I have been talking to a counselor concerning depression. I am on Lexapro and have discovered that it lowers work anxiety. I used to worry about what my manager thought of me a lot. I want to feel more confident at work but I come off as incompetent because I hesitate too much and say things like, "I think..." when I know something. I have discovered that Lexapro even makes making phone calls at work easier. I still worry about costumers getting mad at me or thinking I'm stupid at times.
I complained to my counselor that I can't recognize faces. She thought it might be social anxiety. I am very unused to hearing her use that word anxiety to describe some of the things that I talk about.
I have to pretend to tell someone that they were rude to me for cutting in fromt of me in line at the grocery store for a class at school. I started crying about this. My classmates think I should do this because of my desire to try to be more assertive. I am good at public speaking. Although Lexapro is confusing me in that I am even calmer for that. I find that weird. I have always been nervous about public speaking. I am used to it and good at it. Its just that I don't like to tell people things like "You were rude to me." I have a hard time asking for more hours at work. I am now finding that I jipper japper at work. I use the anxiety as a reminder to control my tongue. How am I suppjosed to know when to shut up? I think the me with less anxiety talks too much.

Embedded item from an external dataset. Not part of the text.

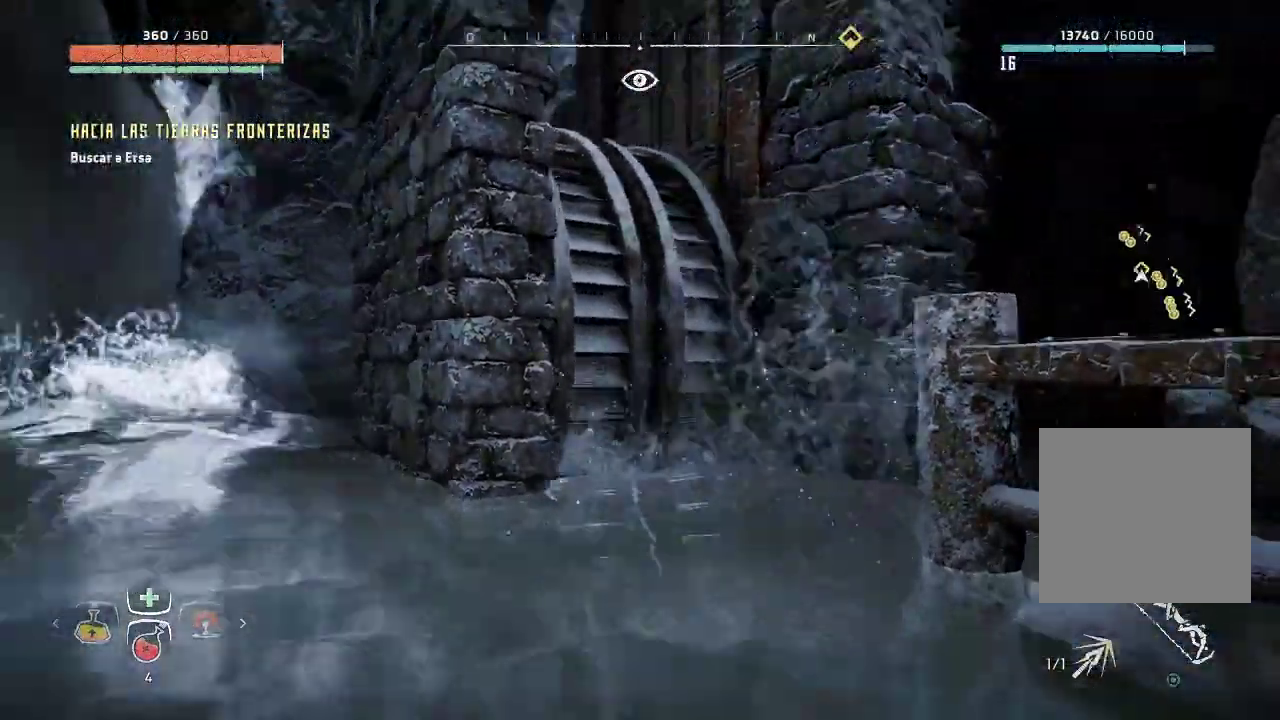
{"buttons": [], "left_stick": "up-left", "right_stick": "center", "events": [[67, "left_stick", "up-left"], [133, "right_stick", "center"]]}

I told one of my teachers to let me know if I jipper japper too much. I find that class interesting which makes me talk too much. I had noticed a few years ago when I tried to stop playing with my hair/pushing up my glasses a lot that these behaviors decrease anxiety levels. So I gave up on giving up the behaviors. I mean they don't bother any body. But, I have been wondering if my anxiety is what is messing up my ability to think more positive and act more competent at work. My counselor has tried to encourage me to do some things of lower anxiety. This puzzled me because I do those already. I just can't do the harder stuff. I sometimes get tongue tied when I try to ask my assistant manager for some time to finish a project that I couldn't finish the day before. She thinks its cute. I find it frustrating. Could I have an Social anxiety disorder in addition to depression? I might try asking my doctor about this. But she gets judgemental of me which makes me have trouble thinking clearly.